FAWCETT NAMED CO-CAPTAIN: Julie Foudy has served as the sole captain of the U.S. National Team since Carla Overbeck retired in 2000. Before that, Foudy and Overbeck had been co-captains since 1995, with Overbeck wearing the captain's armband. Now, U.S. head coach April Heinrichs has named Joy Fawcett as a co-captain with Foudy. Fawcett has been the USA's most consistent player over the past 15 years, starting in every world championship ever played by the U.S. women, and was the team's unofficial MVP in the Four Nations and Algarve Cup tournaments this year. Foudy will still wear the band when both are on the field. Fawcett captained the USA at the Four Nations in China when Foudy was not on the roster.

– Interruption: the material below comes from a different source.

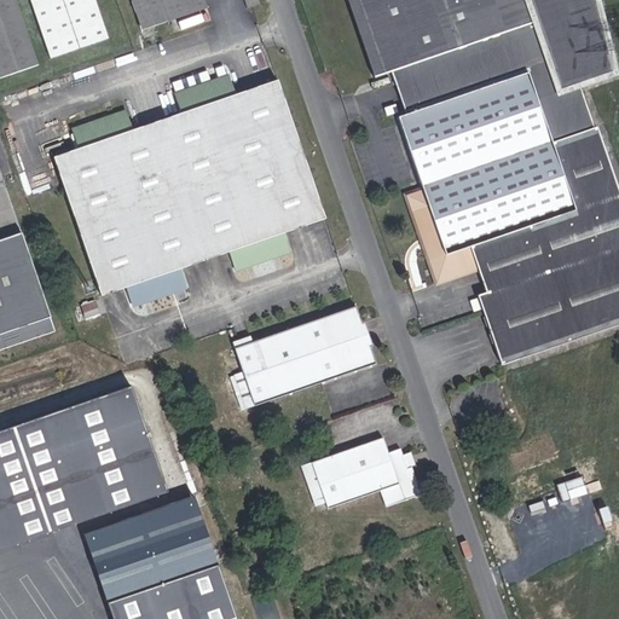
[(11,0),(0,0),(0,79),(35,68),(11,0)]
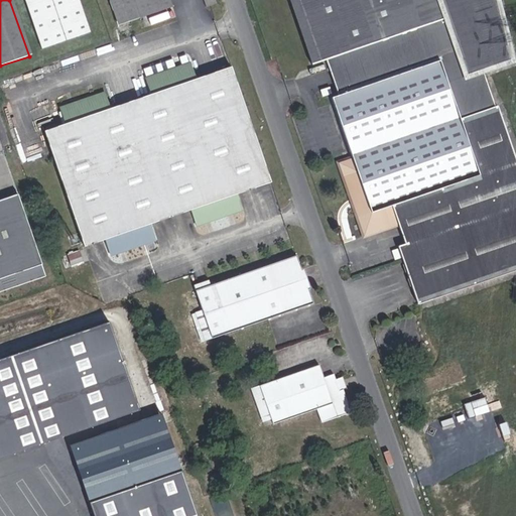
[(82,0),(22,0),(40,50),(93,32),(82,0)]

USA vs. ENGLAND HISTORY:This will be the eighth meeting between the two countries, the most recent of which came at the 2002 Algarve Cup, a 2-0 U.S. victory on goals from Shannon MacMillan and rising Texas junior Kelly Wilson. The USA is 5-2-0 against England all-time, but has won the last five meetings after losing the first two matches, one in 1985 and one in 1988. In fact, England has not scored a goal on the USA since 1991. The Americans have won the last three games by a 13-0 margin. This will be the fourth match between the USA and England in the United States and none of the four outside the USA were in England, as the teams met twice in Italy, once in France and once in Portugal.

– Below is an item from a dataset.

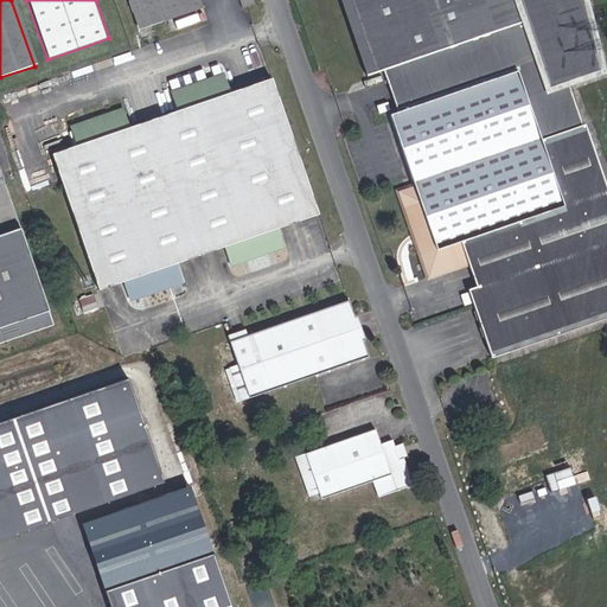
[(126,0),(136,26),(160,18),(157,6),(171,0),(126,0)]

A LOOK AT ENGLAND: England's Women's World Cup qualifying campaign ended in heartbreak as they dropped a two-game playoff series to France, losing both legs 1-0, for the fifth and final European berth. England did not have star forward Kelly Smith for those games as she was recovering from ACL knee surgery, and will not have her for this match as Smith was dealt another harsh blow, injuring her meniscus playing for the Philadelphia Charge and will be out four-to-six weeks. While the Brits will be without the "Mia Hamm of English soccer," they do bring some talented players to this match. England has called up veteran goalkeeper Pauline Cope (Charlton Athletic) as well as gritty midfielder Samantha Britton (Everton). Arsenal's Ellen Maggs, a whippet quick striker who was the star of England's U-19 team at last year's FIFA U-19 World Championship, will look to get her first cap with the full team. England will also feature Sue Smith of Leeds United who was England's representative at the 1999 FIFA Women's World All-Star Match that was played in conjunction with the 1999 Women's World Cup Final Draw, and veteran striker Karen Walker of Arsenal, who has 81 caps and 40 goals in her international career. England's roster will also include six players from the 2003 Women's F.A. Cup winners Fulham, including the speedy midfielder Rachel Yankey, defender Mary Phillip and midfielder Rachel Unitt.
STAT OF NOTE
Tiffeny Milbrett has 96 career goals and with four more, will become just the fifth player in the history of international soccer to score 100 goals. Mia Hamm (138), Italy's Elisabetta Vignotto (107), Italy's Carolina Morace (105) and Michelle Akers (105) are the only four to have accomplished the feat.
QUOTE OF THE WEEK
U.S. defender and Birmingham native Cat Reddick, after being surrounded by the local media, and their numerous microphones, reporters' pads and cameras:
"For the first and possibly last time in my life, I felt like Mia Hamm."